Instructions to follow -> In the differential equation thread, what trial particular solution is used for question 12 of the 2019 specimen paper 2?

Advanced higher non homogeneous 2nd order differential equation

In the 2019 specimen paper 2 q12 the 2nd order ode is equal to 6e^2x
Why is the trial particular solution Cx^2e^2x not just Ce^2x like in other similar examples?

Can you post a pic/link to the paper/mark scheme pls.
At a guess, the cf is something like
Ae^(2x) + Bxe^(2x)
So the pi cant be either of the two terms and must be one power greater, so
C x^2 e^(2x)

So what are you unsure about? Have you tried using Ce^(2x) as the pi and what did you notice when you used C x^2 e^(2x) as per the mark scheme?

Yes, using just ce^x doesn't get the same answer... Why is the x^2 multiplying e^2x for differentiating and differentiating again? My notes just use a constant times e^2x and some equations only use a constant. What decides the fact that there's a quadratic multiplying the e^2x?

Ok. So me and another had made the same error so didn't get the 0=6... Is there a quick way to determine that the extra term is needed though?

Have you actually verified that now? You didnt post any working and it sounded like you were just reading the mark scheme. But as above, the cf is the homogeneous solution so the pi cant include those terms. It looks like youve been doing this stuff for 10 years or so, so Im assuming you know what these terms mean/represent? The x^2 multiplier is necessary to give a non zero lhs of the 2nd order ode which you should have verified and it should be reasonably clear about why that is?

Make that 20 years! Just a bit rusty and obviously some things weren't as clearly explained as they could have been at the time. Tbh, I'm quite insulted you think I've just read the marking scheme.. I'm asking questions because I've read it with notes ! The x² multiplier stops the LHS being 0, but you only find that out from trying is my point. Is there a way to predict the x² is needed before trying ce^2x which gets the zero and then xe^2x which also gets zero (I have verified all of this but tech crashing means uploading it is not simple)

Collected material ->
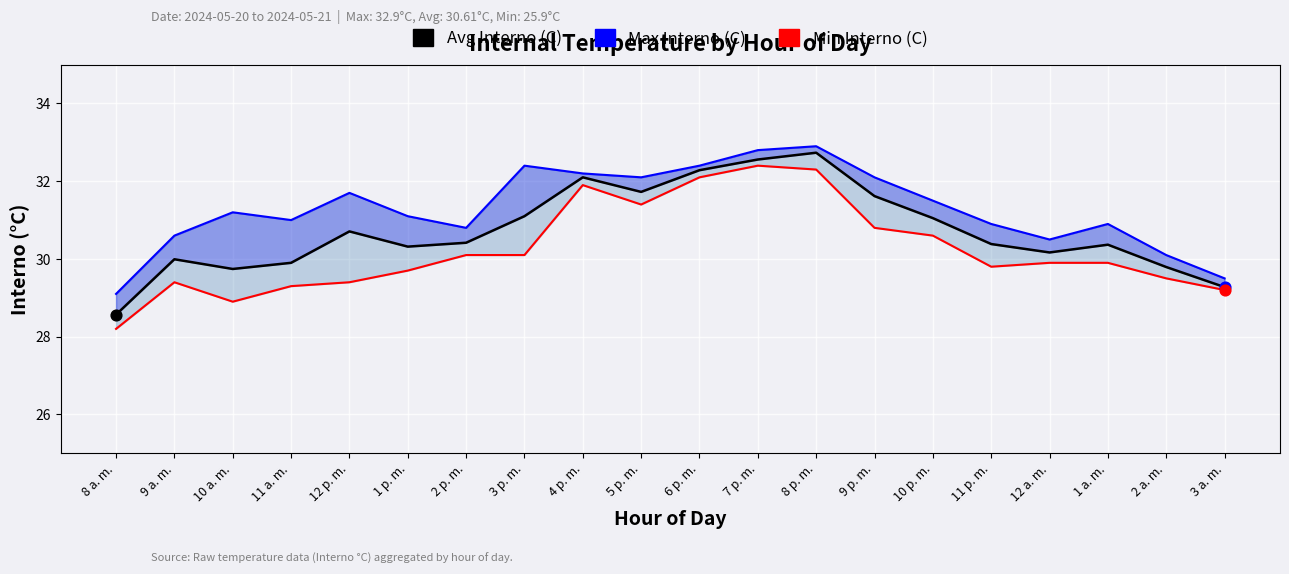

At which category is the sum across all series the highest?

8 p. m.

Reply -> Cx^2e^2x